Scilla (Reggio Calabria) 21 maggio 2025. Il confronto pubblico tra i tre candidati alla carica di sindaco di Scilla, andato in scena il 20 maggio, ha messo a nudo non solo le proposte, ma anche la postura e la visione (o l’assenza di essa) di chi si candida a guidare una delle perle più fragili e promettenti della costa tirrenica calabrese.
Da una parte, due uomini che hanno segnato gli ultimi quarant’anni della politica scillese: Rocco Bueti e Gaetano Ciccone, entrambi già sindaci.
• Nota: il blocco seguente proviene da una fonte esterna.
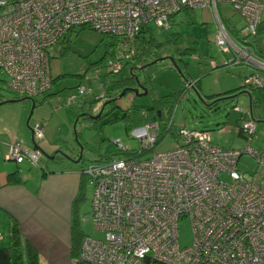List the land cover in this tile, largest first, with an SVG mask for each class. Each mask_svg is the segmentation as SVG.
Returning a JSON list of instances; mask_svg holds the SVG:
<instances>
[{
  "label": "built area",
  "instance_id": "built-area-1",
  "mask_svg": "<svg viewBox=\"0 0 264 264\" xmlns=\"http://www.w3.org/2000/svg\"><path fill=\"white\" fill-rule=\"evenodd\" d=\"M218 2L229 3L244 17L242 39L228 34ZM204 6L216 14L214 40L220 52L232 54L219 65H250L244 86H261L258 71L264 61L246 42L256 33L264 0H0V70L10 91L29 97L44 93L53 80L48 47L64 41L72 29L87 26L118 39L117 54L107 62V71L117 74L134 55L133 39L141 27L152 22L165 29L172 15ZM86 90L81 84L76 95ZM74 98L68 97V103ZM104 98L103 93L96 97L94 116ZM235 110L242 112L239 129L247 138L242 150L214 144L209 130L183 126L169 150L88 163L82 173L92 187V221L101 236L84 235L72 263L264 264V151L251 145L256 129L251 108L236 105ZM43 127V121L32 125L35 140L43 137ZM158 130L157 122L133 128L141 145L138 153L153 148ZM114 143L127 150L120 141ZM244 153L256 161L257 170L249 176L238 168ZM8 155L36 167L42 151L11 142ZM182 219L192 232L184 247L177 240ZM4 236L0 230V239Z\"/></svg>",
  "mask_w": 264,
  "mask_h": 264
},
{
  "label": "rangeland",
  "instance_id": "rangeland-1",
  "mask_svg": "<svg viewBox=\"0 0 264 264\" xmlns=\"http://www.w3.org/2000/svg\"><path fill=\"white\" fill-rule=\"evenodd\" d=\"M217 11L232 38L240 39L244 36L240 28L244 26L245 19L235 12L229 3L218 2ZM262 17H264V9ZM216 22V14L212 8L204 6L188 8L174 14L170 18L168 28H159L152 22L146 26L149 33L153 34L159 42H163L160 52L164 59L148 63L144 67L134 66L133 73L128 71V74L139 81L136 82V86L142 84L148 89L152 88V93L125 95V92L117 98L118 104L124 108L126 106L141 107L150 105L153 95L156 97L168 93L176 95L173 89H184V92L178 97L179 99L160 104L165 117L158 131L159 140L151 150L138 156L139 158L149 157L154 151L171 149L178 142L177 134L183 126L210 130L212 142L222 148L239 150L245 148L247 138L237 135V129L240 126L239 113L242 112L235 110V106L239 105L245 111L250 108L249 94L242 85L243 76L251 71L252 66L242 63L231 64L216 70L211 68L210 60L218 61L220 58L224 60L227 56L232 57L230 53L225 55L221 53L215 43ZM175 32L183 34L182 45L176 46L168 42L171 34ZM111 39L112 37L108 34L83 26V28H74L67 40L57 42L47 49L50 73L54 80L50 89L26 100L31 103V106L25 117V122L28 123L24 125V132L26 135H31V127L36 122V118H45L43 119L45 138L49 142L62 146V151L55 153L54 162L57 164L49 162L48 168L58 167L60 163L67 162L68 157H73L78 161L69 162V165L82 169L92 161H102L104 156L108 155L109 145L113 146L112 152L117 154L119 149L113 145L116 141H120L127 150L141 147L138 139L132 135L133 129L127 130L121 120L105 124L101 134L90 118L76 121L80 113L88 115L94 113L95 102L92 100L103 92L102 82L107 81L106 83L110 84L123 75L107 71V62L112 58V50L113 52L118 50V44L115 47L109 45ZM247 39L254 43V51L259 49L264 54V33L249 35ZM196 44L198 46L192 54H189V51L178 54L177 47L183 49ZM170 57L175 60L177 67L172 64ZM260 71L261 76L264 77V69ZM89 72L91 74H88ZM6 79V75L0 70V95L14 97L13 91L8 90ZM81 84L87 90L74 98ZM104 89L107 90V87ZM121 93L122 91L118 92L116 96ZM68 97L74 99L68 103ZM32 99L41 103L33 107ZM78 103L84 105L83 111ZM10 108L22 119L24 113L22 108ZM251 109L252 118L257 122V131L251 145L255 149L264 151V115L259 109L254 107ZM168 117H171L170 130H165L164 126L169 124ZM37 122H42V119ZM220 127L222 130H219ZM76 133L80 142L75 138ZM80 152L82 156L78 159ZM238 168L244 175L249 176L257 170L256 161L250 154L244 153L239 158ZM91 197L92 187L85 182L79 200L78 225L82 234L100 237V232H97L93 226ZM177 240L181 247L191 243V226L186 219L178 223Z\"/></svg>",
  "mask_w": 264,
  "mask_h": 264
},
{
  "label": "crops",
  "instance_id": "crops-1",
  "mask_svg": "<svg viewBox=\"0 0 264 264\" xmlns=\"http://www.w3.org/2000/svg\"><path fill=\"white\" fill-rule=\"evenodd\" d=\"M116 54L114 52V55ZM222 60L221 58L218 61L210 60L211 68L212 63L217 64L216 69L226 68L219 65ZM106 82H102L101 86L104 84L106 87L108 85ZM143 86L145 89H140L139 93H152V88ZM242 87H245L244 83ZM13 95L14 97L0 95V230L5 234L4 238L0 239V264H9L8 231L13 221L17 223L22 237L36 249L38 264H71V219L75 208L73 204L81 192L82 177L86 178V176L82 173L83 168L69 165V162H76L73 161V157H69L65 163H60L58 167L48 168L49 162L57 164L54 162L55 153L61 152L62 146L49 142L44 133L40 140L34 139L32 130L31 135H26L24 125L28 122H25V117L31 103L26 101L29 100L28 98H23L24 96L20 94ZM153 97L156 96L153 95ZM75 101L78 102V100ZM31 102L33 107L41 103L35 99ZM78 106L83 111L84 105L78 103ZM10 107L22 108L24 112L22 119L17 113L12 112ZM261 112L264 111L261 110ZM241 116L242 113H239V120ZM40 119L45 120L39 117V119L36 118L35 123ZM43 122L45 126V121ZM219 130L222 128L220 127ZM256 131L257 126L254 135ZM237 135L243 136L239 127ZM30 140L31 143H29ZM11 142H17L23 147L40 146L47 155L40 156L36 167L30 166L27 161L17 163L8 155V144ZM77 210L79 213V208Z\"/></svg>",
  "mask_w": 264,
  "mask_h": 264
},
{
  "label": "trees",
  "instance_id": "trees-1",
  "mask_svg": "<svg viewBox=\"0 0 264 264\" xmlns=\"http://www.w3.org/2000/svg\"><path fill=\"white\" fill-rule=\"evenodd\" d=\"M185 8L184 10H186ZM173 16V15H172ZM83 28V27H81ZM74 29H72L73 31ZM71 31V32H72ZM71 32L68 33L65 37V40L68 39V37L71 36ZM260 33H264V17L261 18L260 23L257 26L256 33L255 35H258ZM109 35V34H108ZM112 37L109 45L112 47H115L116 44H118V39L116 37L109 35ZM183 34L182 33H173L171 34V38L168 40V42L177 45H182L184 40H183ZM237 38V37H236ZM242 39V38H241ZM64 40V41H65ZM134 48H135V53L129 60H125L123 62V68L121 71L117 74H123L119 79L112 81L110 84L106 85L107 90L104 89L103 96L104 102H103V107L101 109V112L99 113V117L95 119H91L94 124L95 128L98 129V132L101 134L103 130V126L107 123L111 122H116L118 120H121L125 124V128L127 130H131L135 127H139L145 123H153L157 122L158 123V131H160L161 124H163V118L164 112L163 109L160 107L161 103H167L172 99H179L178 97L181 95L182 92H184V89H173L174 94L172 95L171 93H168L166 95H160L158 97H153L152 102L150 105H142L141 107H128L126 106L125 108L122 107L121 105L118 104L119 99H117L116 94L118 92H121L123 89L126 90V94L133 95L126 89L127 87H135L137 79L134 78V76H131L128 74V71L133 73V67L134 66H141L144 67L148 65V63H154L157 60L164 59L162 56V53L160 52L162 47H163V42H159L153 34L148 32V28L146 26L141 27L139 32L135 35L134 37ZM193 44V41H191ZM198 42V41H196ZM247 46L250 47L255 55L259 57L261 61H264V54L262 53V50H255V45L254 43H251L250 41L246 42ZM199 44V43H198ZM196 45L192 46H187L182 48H178V54H183L186 51H189V54H192L196 48ZM113 49V48H112ZM261 49V48H260ZM186 52V53H187ZM112 57L114 55V52L112 50L111 53ZM151 61V62H149ZM259 76L261 75V71H258ZM126 75V76H124ZM124 76V77H123ZM261 77V76H260ZM186 78V76H185ZM262 79V85L261 86H254V87H247L245 86L246 90L248 91L249 98H250V105L251 107H254L256 109L264 111V77H261ZM53 81V80H52ZM110 86V89H109ZM105 87V86H104ZM115 92H112V91ZM23 98H29V96H24ZM22 98V99H23ZM96 98L93 100L95 102ZM160 113V114H159ZM264 114V112L262 113ZM88 114H80L76 121L79 119H84L87 118ZM168 122L167 125L164 127L165 130H170V119L171 117H168ZM163 127V128H164ZM199 129V128H197ZM208 130V129H206ZM241 131V130H240ZM242 132V131H241ZM243 133V132H242ZM162 135V134H161ZM76 137L78 136L77 133L75 135ZM159 140V133H158V139ZM77 141L78 137H77ZM80 142V141H79ZM156 142V144H157ZM81 144V143H80ZM116 147V143H113ZM114 147V149H116ZM113 146L109 145L107 147V153L108 155L104 156L102 161L110 159L112 157H122V156H134L137 157L138 155H141V153H138L137 149H132V150H120L117 152V154H114L112 151ZM14 176L17 178L16 174L14 173ZM12 177V175H11ZM9 176V178H11ZM85 179L82 177V187H81V192L80 194L75 198L73 207L74 208V215L73 218L71 219V234H72V242H71V255L72 259H75L78 257L79 249H80V244L82 241V238L84 234L80 230V227L78 225V220H79V214H78V208L80 207L79 205V200L82 195V190L83 186L85 185ZM17 180V179H16ZM8 239H9V246H8V257H9V264H38L37 260V251L36 249L31 245L29 241L24 239L20 233L19 227L16 222H12L11 228L8 231ZM71 264H87L85 262H77V263H72Z\"/></svg>",
  "mask_w": 264,
  "mask_h": 264
},
{
  "label": "water",
  "instance_id": "water-1",
  "mask_svg": "<svg viewBox=\"0 0 264 264\" xmlns=\"http://www.w3.org/2000/svg\"><path fill=\"white\" fill-rule=\"evenodd\" d=\"M170 60H171L172 63L177 67V65L175 64V61L173 60L172 57H170ZM179 71H180V69H179ZM126 89H128V91H129L130 93L134 94V95H141L142 93H139V90H140V89H145V87H144L142 84H140L139 86H136V87H127ZM125 92H126V90L123 89V90H122V93H121L120 95H118L117 98L120 97L121 95H123ZM247 92H248V91H247ZM99 115H100V114H97V115L94 116L93 114H91V115H87V117L90 118V119H95V118H98ZM74 133H75V131H74ZM75 135H76V134H75ZM75 138H76V140H77V137H76V136H75ZM32 139H33V138H32ZM33 143H34V141H33ZM41 151H42V154H43V155H47L46 152L43 151L42 149H41ZM66 156H67V155H66ZM81 156H82V154H81V152H80V154L78 155V159H80ZM67 157H68V156H67ZM68 158H69V157H68ZM73 161H78V160H74V159H73Z\"/></svg>",
  "mask_w": 264,
  "mask_h": 264
}]
</instances>
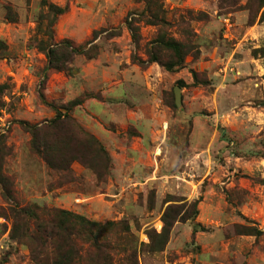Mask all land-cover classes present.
I'll return each instance as SVG.
<instances>
[{"label":"rangeland","instance_id":"rangeland-1","mask_svg":"<svg viewBox=\"0 0 264 264\" xmlns=\"http://www.w3.org/2000/svg\"><path fill=\"white\" fill-rule=\"evenodd\" d=\"M257 2L0 0V154L10 181L9 191L0 186V264H51L49 245L35 259L31 240L13 231L12 214L25 206L116 222L107 233L112 264H126L133 251L138 264H264V56L253 51L264 46V20ZM49 4L66 7L52 24ZM152 14L163 22L148 24ZM161 34L184 44L183 68L132 60H147ZM59 113L94 136L108 161L72 142L68 121L57 131L69 141L66 153L90 165L49 168L21 122L42 125ZM193 201L196 231L178 221L163 251L142 245L148 230L161 231L169 203ZM245 227L261 234H242ZM77 245L73 264H88L89 245Z\"/></svg>","mask_w":264,"mask_h":264},{"label":"trees","instance_id":"trees-1","mask_svg":"<svg viewBox=\"0 0 264 264\" xmlns=\"http://www.w3.org/2000/svg\"><path fill=\"white\" fill-rule=\"evenodd\" d=\"M257 1V11L263 9L260 16L261 21L264 20V0ZM48 9L50 15H52L50 20L52 24L54 17L62 14L66 10V7L61 8L49 4ZM150 18L148 24L157 25L163 22L157 14L150 15ZM128 29L130 30L134 43H138L139 34L137 28L133 24L128 23ZM150 45V48L147 50V60L136 57L132 58V60L140 66H145L149 63H158L168 72H175L184 67L187 50L180 41L161 34ZM253 51L256 54L260 53L264 56V46ZM50 52L51 50L47 52L48 56H51ZM49 63L51 64V59ZM191 72L193 77L197 78L196 72L193 70ZM177 84L181 88L185 86V82L182 80H179ZM74 103L78 104L79 101ZM68 121H71L69 139L72 142L84 141L83 144L87 146L91 145L95 148V153L97 152L101 156L106 154L105 149L94 136L77 127L72 119L68 120V117L61 118L60 113L51 122L42 125L31 126L27 122H21L31 134V148L42 157L46 165L51 169H66V164L72 160H78L84 165L88 164L86 161L79 160L78 156L74 158L73 156L70 157V154L66 153L68 150L66 145L69 144V141L65 138L66 135L59 137L57 134L60 125L68 123ZM5 156L6 154H0V186L3 190L6 189V191H9L8 186L10 181L2 172ZM104 157L108 161L106 155ZM92 166L95 167V162H93ZM197 205L198 201H193L189 204L169 203L161 215L163 224L161 231L156 232L154 229L148 230L146 233L149 237V243L142 245L150 252L163 251L169 241L172 229L178 221L190 222L194 231H196L199 224L194 223L193 220L199 213ZM37 208V206H25L15 210L12 214L14 219L13 231L18 230V238L25 237L31 240L32 252L34 253L35 259L38 257L40 248L49 245L52 252L51 264H73L75 258L79 256L77 243L81 240L83 243L89 245L90 251L87 255V258H89L88 264L113 263V248L107 241V233L116 228L118 225L116 222L108 221L106 223H100L89 220L85 216L69 210L46 209L47 212H43V209ZM16 226L20 227L17 229ZM123 228L126 231L129 229L128 226ZM241 233L259 235L261 231L255 228L245 227ZM13 237L17 238L14 235ZM126 264H138L135 251L129 254Z\"/></svg>","mask_w":264,"mask_h":264},{"label":"water","instance_id":"water-1","mask_svg":"<svg viewBox=\"0 0 264 264\" xmlns=\"http://www.w3.org/2000/svg\"><path fill=\"white\" fill-rule=\"evenodd\" d=\"M174 95H175V104L177 107H180L182 104V98H181V93H180V87L175 86L174 88Z\"/></svg>","mask_w":264,"mask_h":264}]
</instances>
Dall’altra, una figura nuova, tecnica, manageriale, come quella di Carmen Santagati, portatrice di un linguaggio forse insolito per il dibattito locale, ma profondamente ancorato alla modernità e ai processi in atto nel mondo reale.
Durante il confronto, non è passato inosservato il tono comune da alleati, talvolta canzonatorio, riservato dai due ex sindaci alla candidata Santagati, colpevole – a loro dire – di sognare troppo in grande. Eppure, non si trattava di sogni, ma di temi oggi centrali in tutte le agende strategiche delle città europee e italiane: digitalizzazione, smart city, cybersecurity, efficienza energetica, intelligenza artificiale applicata ai servizi pubblici. Temi che non solo dovrebbero essere ascoltati, ma rappresentano la base su cui ogni amministrazione comunale seria dovrebbe costruire il proprio piano di sviluppo.
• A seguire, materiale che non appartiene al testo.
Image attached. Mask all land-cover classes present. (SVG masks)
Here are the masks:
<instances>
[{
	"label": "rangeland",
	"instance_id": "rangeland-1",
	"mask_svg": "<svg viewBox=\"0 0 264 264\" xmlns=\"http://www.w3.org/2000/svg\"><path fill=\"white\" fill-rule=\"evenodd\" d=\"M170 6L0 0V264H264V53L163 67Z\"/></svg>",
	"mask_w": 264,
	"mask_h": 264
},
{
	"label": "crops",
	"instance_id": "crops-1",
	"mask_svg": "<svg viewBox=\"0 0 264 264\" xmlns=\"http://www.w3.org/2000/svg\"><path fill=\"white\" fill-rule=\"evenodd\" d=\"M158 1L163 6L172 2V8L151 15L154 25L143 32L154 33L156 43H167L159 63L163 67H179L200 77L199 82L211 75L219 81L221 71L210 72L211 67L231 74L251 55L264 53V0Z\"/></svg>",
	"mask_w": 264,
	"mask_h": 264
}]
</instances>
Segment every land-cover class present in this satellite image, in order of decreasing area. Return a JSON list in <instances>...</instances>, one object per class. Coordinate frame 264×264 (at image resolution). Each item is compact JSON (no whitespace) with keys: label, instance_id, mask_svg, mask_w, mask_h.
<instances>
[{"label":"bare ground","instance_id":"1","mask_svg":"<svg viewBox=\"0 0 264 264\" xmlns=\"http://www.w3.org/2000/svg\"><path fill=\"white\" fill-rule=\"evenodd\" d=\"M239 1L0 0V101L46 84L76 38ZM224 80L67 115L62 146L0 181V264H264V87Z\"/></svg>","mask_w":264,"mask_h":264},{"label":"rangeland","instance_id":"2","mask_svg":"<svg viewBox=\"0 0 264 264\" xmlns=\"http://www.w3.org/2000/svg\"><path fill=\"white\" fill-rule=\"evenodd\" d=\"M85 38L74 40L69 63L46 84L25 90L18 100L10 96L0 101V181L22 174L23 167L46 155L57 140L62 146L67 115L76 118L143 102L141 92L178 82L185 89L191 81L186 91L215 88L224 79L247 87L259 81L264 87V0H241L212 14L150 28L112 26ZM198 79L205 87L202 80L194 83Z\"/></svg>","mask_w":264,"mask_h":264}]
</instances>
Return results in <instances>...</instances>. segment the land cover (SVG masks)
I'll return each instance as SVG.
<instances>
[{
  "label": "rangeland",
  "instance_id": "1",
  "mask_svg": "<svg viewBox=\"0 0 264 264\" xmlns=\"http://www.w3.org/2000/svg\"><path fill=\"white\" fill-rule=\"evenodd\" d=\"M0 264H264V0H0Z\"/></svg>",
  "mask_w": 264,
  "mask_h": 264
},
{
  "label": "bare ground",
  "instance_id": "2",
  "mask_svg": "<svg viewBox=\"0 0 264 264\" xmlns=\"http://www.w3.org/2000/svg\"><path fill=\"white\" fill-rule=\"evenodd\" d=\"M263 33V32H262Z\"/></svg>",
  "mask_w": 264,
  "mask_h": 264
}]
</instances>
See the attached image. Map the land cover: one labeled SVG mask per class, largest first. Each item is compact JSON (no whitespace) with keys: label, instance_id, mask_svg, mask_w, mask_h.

La verità è che questo confronto ha evidenziato un dato incontrovertibile: c’è chi guarda indietro e chi guarda avanti. Ciccone e Bueti hanno provato a mettere in campo l’esperienza. Ma l’esperienza senza aggiornamento, in un mondo che cambia alla velocità dell’intelligenza artificiale, rischia di diventare un freno. E Scilla non può più permettersi frenate. La fotografia che la città restituisce oggi, dopo decenni di amministrazioni guidate (direttamente o indirettamente) da queste figure, è quella di un borgo immobilizzato, privo di una vera visione strategica, incapace di attrarre investimenti, giovani, turismo evoluto.
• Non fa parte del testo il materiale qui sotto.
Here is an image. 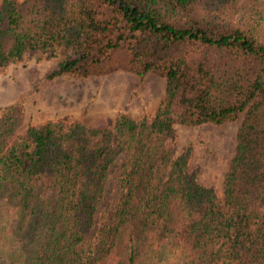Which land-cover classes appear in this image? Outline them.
Returning <instances> with one entry per match:
<instances>
[{
	"label": "trees",
	"instance_id": "obj_1",
	"mask_svg": "<svg viewBox=\"0 0 264 264\" xmlns=\"http://www.w3.org/2000/svg\"><path fill=\"white\" fill-rule=\"evenodd\" d=\"M35 52L60 56L49 79L152 71L165 95L151 113L48 119L11 142L23 111L2 109L0 264H264V0H0V68ZM242 112L219 200L169 137Z\"/></svg>",
	"mask_w": 264,
	"mask_h": 264
},
{
	"label": "rangeland",
	"instance_id": "obj_2",
	"mask_svg": "<svg viewBox=\"0 0 264 264\" xmlns=\"http://www.w3.org/2000/svg\"><path fill=\"white\" fill-rule=\"evenodd\" d=\"M60 56L49 57L44 52L26 54L16 63L0 68V114L10 104L22 108L23 119L15 135H25L29 124L39 125L48 119L87 123L111 122L119 111L137 117L151 113L164 98L165 79L148 72L138 80L135 72L119 67L103 74L80 76L65 73L54 78L46 74ZM243 112L233 121L220 124L203 123L173 125L169 140L176 153L190 146L188 165L198 181L214 188L222 199L223 179L234 153L236 130ZM116 171L105 184L102 205L110 209L119 195ZM9 263L15 256L12 247L4 248Z\"/></svg>",
	"mask_w": 264,
	"mask_h": 264
}]
</instances>
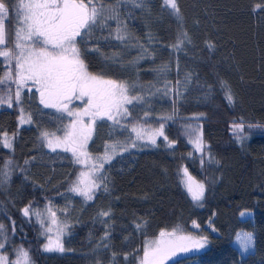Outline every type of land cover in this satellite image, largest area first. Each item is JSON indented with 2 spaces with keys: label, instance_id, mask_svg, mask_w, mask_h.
I'll list each match as a JSON object with an SVG mask.
<instances>
[{
  "label": "trees",
  "instance_id": "trees-1",
  "mask_svg": "<svg viewBox=\"0 0 264 264\" xmlns=\"http://www.w3.org/2000/svg\"><path fill=\"white\" fill-rule=\"evenodd\" d=\"M5 2L11 9L5 23L14 39L16 0ZM101 2L118 10L129 39L104 40L109 30H96L100 42L89 41L87 48L97 46L100 53H84L87 70L127 84L128 95L146 103L126 105V128L98 120L88 153L97 158L106 145L139 143L104 167L105 180L97 181L101 186L88 200L69 190L79 173L72 153L51 151L42 137L68 125L67 117L60 119V113L26 96L21 107L32 122L22 126L15 102L11 108L0 105V141L6 133L12 143L11 148L0 143V255L8 264L21 248L31 264H140L146 241L179 226L182 234L205 237L207 244L167 264H264V0H176L178 14L164 0H143L139 7ZM108 24L114 37L117 23ZM5 69L0 66V76ZM241 121L240 135L248 137L243 143L233 132ZM161 123L167 140L158 136L155 145L140 143L131 131L155 132ZM184 169L204 184L202 201L188 194ZM45 209L66 227L64 252L44 251L48 242L34 213ZM244 213L250 218L243 219ZM245 232L255 242L243 257L235 241Z\"/></svg>",
  "mask_w": 264,
  "mask_h": 264
},
{
  "label": "snow or ice",
  "instance_id": "snow-or-ice-1",
  "mask_svg": "<svg viewBox=\"0 0 264 264\" xmlns=\"http://www.w3.org/2000/svg\"><path fill=\"white\" fill-rule=\"evenodd\" d=\"M120 2H131L139 7L143 0H117L118 4ZM164 4L175 13H179L176 0H164ZM13 9L17 22L14 39L5 23L11 9L5 0H0V57L3 58V65L0 66H6L3 76H0V105L7 104L11 108L15 102L20 106L23 103L24 89L27 88L31 93L32 88H36L40 105L44 108L55 109L61 114L60 119L64 118V114L72 118L63 139H49L48 132L42 133L47 147L53 152L58 148L71 152L75 163H86V159H81V157H88L84 149L96 122L107 118L113 121L114 126L126 128V123H122V119L126 121L130 115L126 105L135 107L146 103L144 97L129 96L127 84L114 79H106L103 74L90 73L82 58L85 52L100 53V48L97 46L87 48L88 42L95 39L96 30L107 28L109 36L102 37V39L114 38L120 43H125L129 39L127 26L121 22L117 14L118 10L106 8L101 0H16ZM109 20H115L117 23L114 37L108 24ZM99 42V39H95L97 45ZM180 43L174 47L179 49ZM81 45L85 46L83 50ZM115 58V56L112 57L113 60ZM12 84L15 85L14 91ZM169 92V86L165 85L163 94L168 95ZM228 99L231 101V95ZM76 101L82 102L83 106L71 107ZM20 112L21 124L32 122L31 113L25 117L23 107H20ZM147 116L148 112H145V117ZM85 117L89 118L88 123H85ZM163 128L164 124L161 123L160 128L148 136L150 144H156V136H163L167 140ZM131 131L136 133L137 139H144L142 133L145 130L143 128L132 127ZM243 131L242 121L234 123L233 132L241 143L248 139L240 135ZM0 143L3 147H12L11 138L6 133ZM195 143L197 150L203 151L202 141L197 139ZM130 147H137L136 141H132ZM118 148H123L124 151L129 150L125 144L117 142L114 145H106L105 151L108 153L111 150L115 153ZM96 159L99 161L98 165H92L96 174L95 178L84 188L78 184L69 189L88 200L93 199L94 190L104 182L103 170L106 163H111L112 157H97ZM10 163L11 161H7L5 168ZM2 174L7 177L6 172ZM184 174L186 180L183 182L188 194L193 201H202L205 192L204 184L197 182L189 175L187 169H184ZM80 175L83 177L85 173L81 172ZM79 183L84 184L85 182L81 180ZM23 214L28 216L29 208H24ZM34 214L39 215V213ZM101 215L108 216L109 213L104 212ZM193 224L199 227L195 221ZM142 227V225H137L138 229ZM3 229L4 225L0 224V237H3ZM182 233L183 229L178 226L172 231L162 230L157 239L146 241L140 264H166L182 253L204 248L207 244L205 237L196 238L193 235ZM104 239H107V233ZM236 239L244 250H248L255 242L253 234L247 232L237 233ZM2 248H4V243L0 242V249ZM44 251L64 252L65 249L57 238L55 243L50 239L44 245ZM0 264H8L7 256L0 255ZM12 264H31L27 251L19 249L18 258Z\"/></svg>",
  "mask_w": 264,
  "mask_h": 264
},
{
  "label": "rangeland",
  "instance_id": "rangeland-1",
  "mask_svg": "<svg viewBox=\"0 0 264 264\" xmlns=\"http://www.w3.org/2000/svg\"><path fill=\"white\" fill-rule=\"evenodd\" d=\"M5 68H6V66H5ZM12 85L14 86V90H15V85L14 84H12ZM29 86H31L30 83H29ZM26 96H28V100H31V99L36 98V101L39 102V93L37 92L36 88H32V92L31 93H29L28 92V89L25 88L24 89V93H23V100L26 98ZM77 105L83 106L82 105V102L76 101L74 103V105H71V107H75ZM41 106L43 107V105H41ZM20 107H21V105L18 106L19 109H20ZM5 108H9V107L5 105ZM76 108H78V107H76ZM44 109H48L50 111L57 112L55 109H51V108H44ZM20 115H21V112H20ZM25 117H27V116L25 115ZM64 117H67V115L64 114ZM67 119H68V122H69L68 125H69L72 118L67 117ZM88 122H89V118L88 117H85V123H88ZM21 125L22 126H30L31 123H23ZM68 125L62 127L53 137H51L49 139H53V140H55L56 138L63 139L64 134H65V130L67 129V126ZM153 132L154 131H151L149 129H145V131L142 133L145 138L143 139V141L140 140L141 141L140 143L150 144V142L148 141V136L152 135ZM157 137L158 136H156V140H157ZM90 139H91V136L88 139V141L86 142L85 149H84V151L87 152L88 157L87 158L81 157V159H86V163H83V164L77 163L78 166H79V173H78L77 185L79 184V186L82 187V188L86 187L91 182V180L95 178V175L96 174H95V172H94V170L92 168V165H94V164L98 165V163H99V161L96 158L92 157L88 153V146H89V143H90ZM136 143L138 144L139 142L136 141ZM131 148L132 147H130V146L128 147L129 150ZM57 150H63V149L58 148ZM128 151H124L123 148H118L117 151L115 153H113L111 150H109V152L108 153L105 152V154L102 157L110 156V157H112V159H111V162H112L117 157L126 154ZM107 164H109V163H106L105 166ZM81 172L85 173V175L83 177H81V175H80ZM81 180H83L85 183L84 184H80L79 182ZM53 214L54 213H53V211L51 209H45L44 211L40 212L39 213V216H38L39 217V221H40V225L42 227L43 234H44L45 238L47 239V242H49V240L51 239L53 241V243H55V241L57 240V238H59V240L61 242V239L63 238V235L65 233L66 227L61 222H59L57 220L55 214L54 215ZM245 215H248V214L247 213H244L243 215H241V217L242 218L244 217L243 219H247V218H250V215L251 214L248 215V216H246V217H245ZM241 234H243V233H241ZM235 246L239 250V252L241 253V255L243 257L247 256L248 254H250V253H252L254 251V248H253L254 246H251L248 250H244L240 246V244L237 241V239L235 241ZM203 249L204 248H201V249H198V250H192V251H189L187 253H182V254L196 253V252L202 251ZM167 263H169V261L166 262V264Z\"/></svg>",
  "mask_w": 264,
  "mask_h": 264
}]
</instances>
Carmen Santagati, al contrario, ha portato una proposta articolata, concreta, moderna. È vero: ha parlato di processi digitali, di un nuovo modello di turismo, di governance efficiente, di meritocrazia, di attrazione di talenti, di piattaforme di gestione dei servizi. Ma lo ha fatto con la consapevolezza di chi vive e lavora ogni giorno all’interno di questi mondi, di chi li governa e li produce, e non di chi li osserva da lontano con diffidenza o ironia.
E allora forse il problema non è ciò che Santagati ha detto, ma il fatto che nessuno degli altri due candidati si sia mostrato realmente in grado di comprenderlo o approfondirlo. E questo dovrebbe preoccupare, molto più delle proposte ambiziose di una donna che ha scelto di rientrare a Scilla non per nostalgia, ma per costruire.
A pochi giorni dal voto, la città ha un’occasione rara: scegliere non tra buone intenzioni, ma tra una classe dirigente del passato e una leadership che parla il linguaggio del futuro. Con tutte le responsabilità – e le opportunità – che questo comporta.